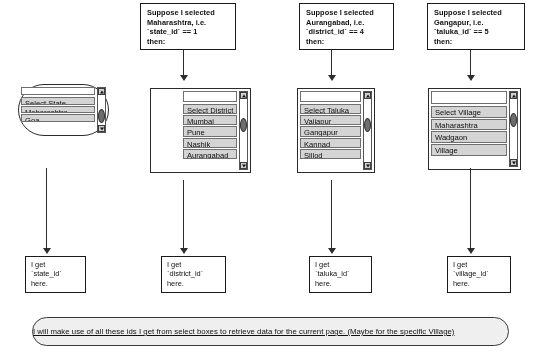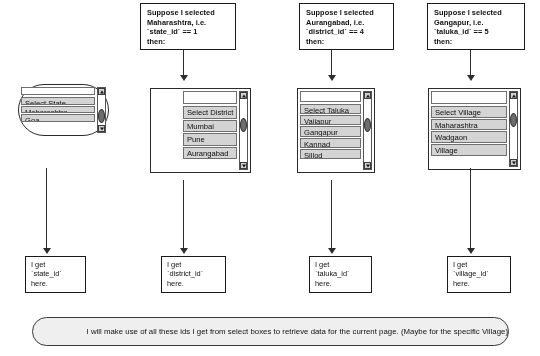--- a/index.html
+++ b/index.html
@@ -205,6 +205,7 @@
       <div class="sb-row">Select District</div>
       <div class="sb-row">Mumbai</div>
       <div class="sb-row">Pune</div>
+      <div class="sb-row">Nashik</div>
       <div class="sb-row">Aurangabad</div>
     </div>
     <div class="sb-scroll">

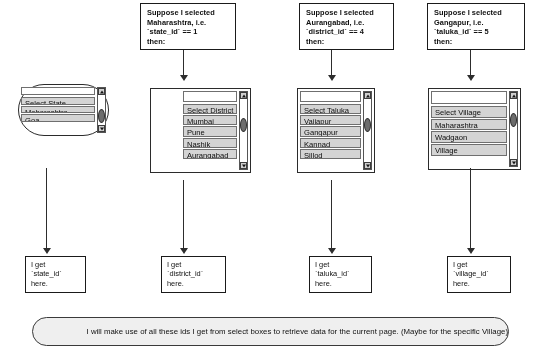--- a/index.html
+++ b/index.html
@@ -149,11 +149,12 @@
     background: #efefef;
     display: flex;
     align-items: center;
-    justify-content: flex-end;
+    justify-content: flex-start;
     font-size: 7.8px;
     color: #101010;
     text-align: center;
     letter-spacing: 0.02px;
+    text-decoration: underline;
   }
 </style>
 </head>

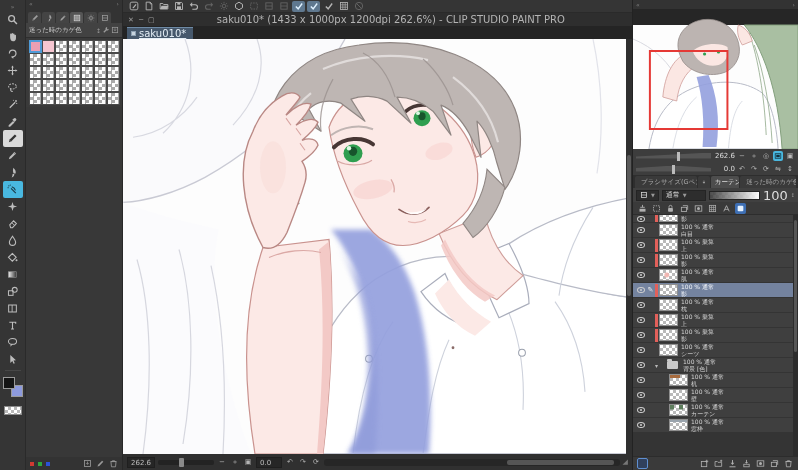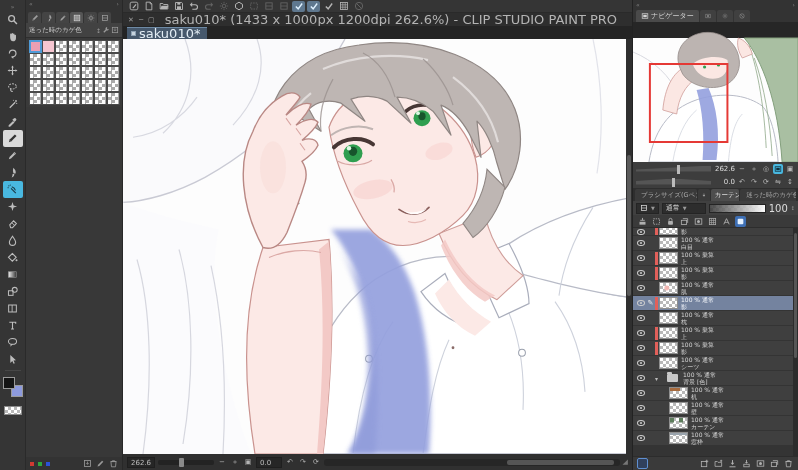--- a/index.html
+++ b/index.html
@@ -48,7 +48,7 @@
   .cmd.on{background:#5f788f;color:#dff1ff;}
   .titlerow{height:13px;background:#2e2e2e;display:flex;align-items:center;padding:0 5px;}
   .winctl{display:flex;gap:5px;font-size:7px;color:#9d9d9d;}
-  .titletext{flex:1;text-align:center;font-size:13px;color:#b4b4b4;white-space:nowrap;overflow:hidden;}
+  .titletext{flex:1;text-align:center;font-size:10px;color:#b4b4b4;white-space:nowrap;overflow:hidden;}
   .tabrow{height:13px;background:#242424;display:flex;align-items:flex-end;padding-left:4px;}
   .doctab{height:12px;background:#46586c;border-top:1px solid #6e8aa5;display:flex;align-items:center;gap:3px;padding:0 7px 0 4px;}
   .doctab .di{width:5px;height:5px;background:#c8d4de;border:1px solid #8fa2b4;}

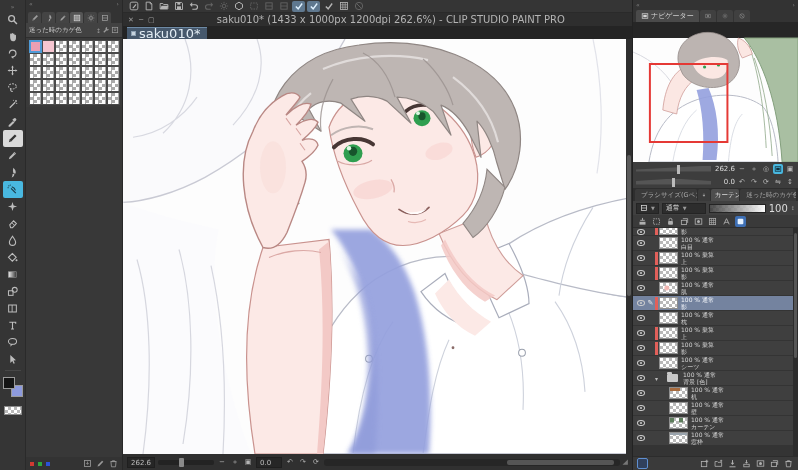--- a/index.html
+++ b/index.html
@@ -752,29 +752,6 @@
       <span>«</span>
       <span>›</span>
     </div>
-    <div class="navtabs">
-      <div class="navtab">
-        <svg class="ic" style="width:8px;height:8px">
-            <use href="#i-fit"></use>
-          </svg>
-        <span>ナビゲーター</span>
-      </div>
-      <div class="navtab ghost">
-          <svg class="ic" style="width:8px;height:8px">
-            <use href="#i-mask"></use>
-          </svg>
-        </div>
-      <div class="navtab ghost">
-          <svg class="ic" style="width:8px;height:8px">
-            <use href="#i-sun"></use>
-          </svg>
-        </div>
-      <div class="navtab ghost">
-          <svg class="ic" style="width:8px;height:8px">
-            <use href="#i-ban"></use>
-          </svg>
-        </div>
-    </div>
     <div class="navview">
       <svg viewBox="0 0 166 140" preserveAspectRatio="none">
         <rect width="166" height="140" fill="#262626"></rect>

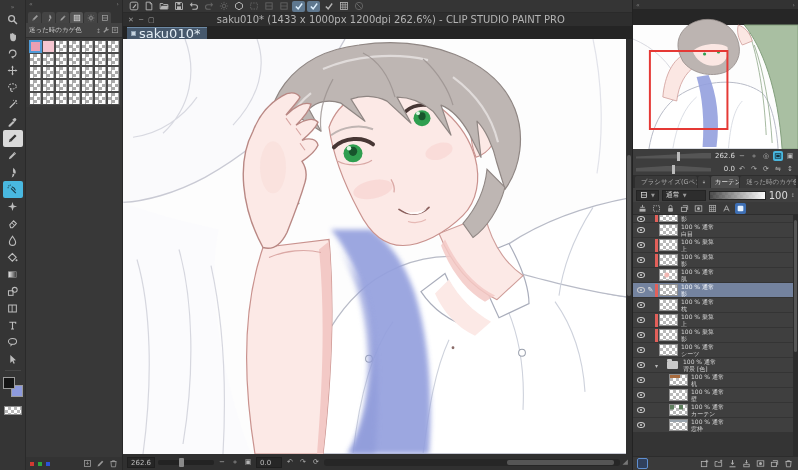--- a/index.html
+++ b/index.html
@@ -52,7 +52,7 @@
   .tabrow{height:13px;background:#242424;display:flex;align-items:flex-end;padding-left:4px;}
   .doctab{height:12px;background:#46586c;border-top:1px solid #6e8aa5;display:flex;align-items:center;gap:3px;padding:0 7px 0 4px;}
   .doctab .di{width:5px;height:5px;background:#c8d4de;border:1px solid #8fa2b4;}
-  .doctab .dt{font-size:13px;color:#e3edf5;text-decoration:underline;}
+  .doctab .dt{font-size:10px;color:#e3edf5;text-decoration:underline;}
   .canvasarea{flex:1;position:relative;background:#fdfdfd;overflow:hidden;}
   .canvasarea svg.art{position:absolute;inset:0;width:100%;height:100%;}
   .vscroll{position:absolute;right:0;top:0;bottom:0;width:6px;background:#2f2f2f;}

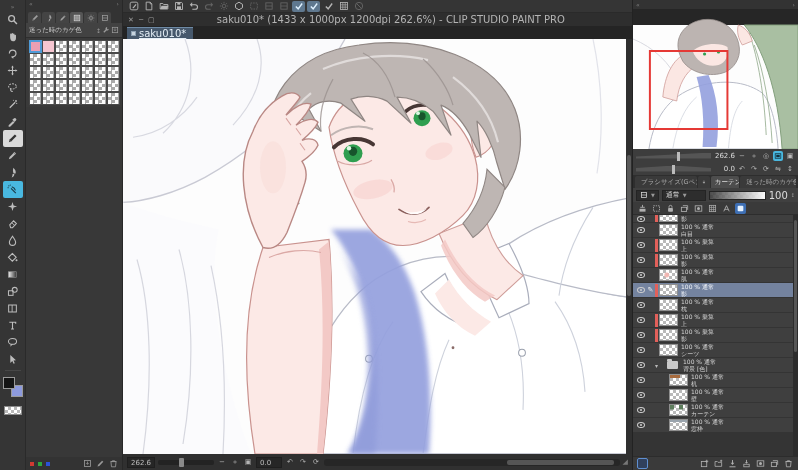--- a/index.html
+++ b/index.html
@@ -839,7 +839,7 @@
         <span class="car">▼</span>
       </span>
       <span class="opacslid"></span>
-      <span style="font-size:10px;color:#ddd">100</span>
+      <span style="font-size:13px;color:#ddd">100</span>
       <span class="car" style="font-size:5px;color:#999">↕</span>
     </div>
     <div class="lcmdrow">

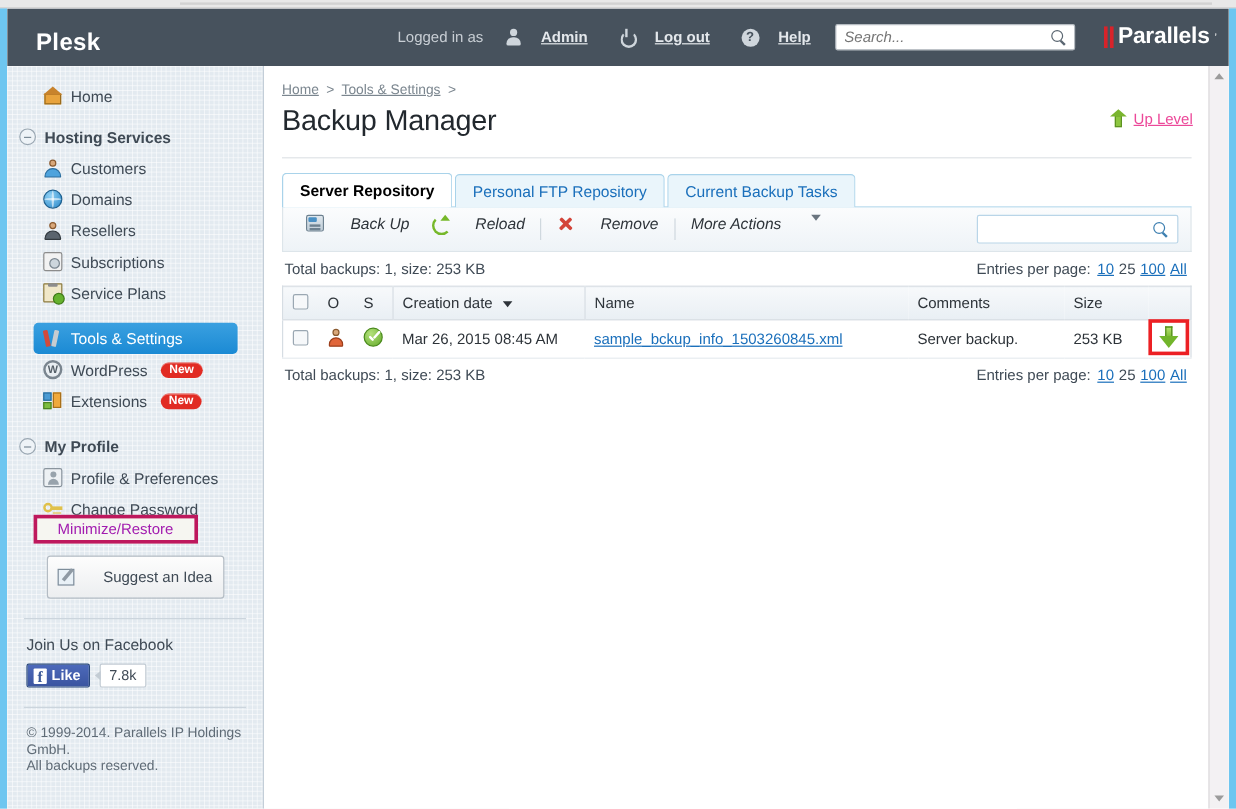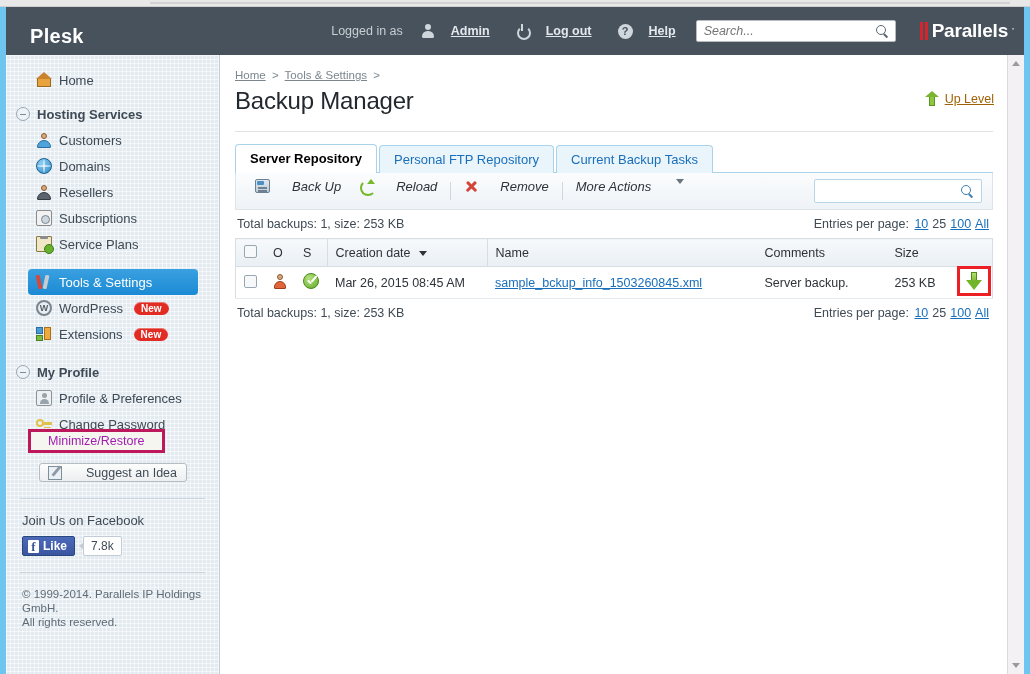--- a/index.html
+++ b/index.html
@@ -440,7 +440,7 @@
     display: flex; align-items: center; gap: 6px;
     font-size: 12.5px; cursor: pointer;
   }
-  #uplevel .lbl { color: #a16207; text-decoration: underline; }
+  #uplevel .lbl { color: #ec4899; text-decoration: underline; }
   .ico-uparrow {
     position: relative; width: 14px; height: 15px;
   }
======
_WORK TASK_
Where a line of the records has the string "underline", copy that line.

_SOLUTION FOR THIS PROBLEM_
+    text-decoration: underline;
-  .doctab .dt{font-size:13px;color:#e3edf5;text-decoration:underline;}
+  .doctab .dt{font-size:10px;color:#e3edf5;text-decoration:underline;}
-  #uplevel .lbl { color: #a16207; text-decoration: underline; }
+  #uplevel .lbl { color: #ec4899; text-decoration: underline; }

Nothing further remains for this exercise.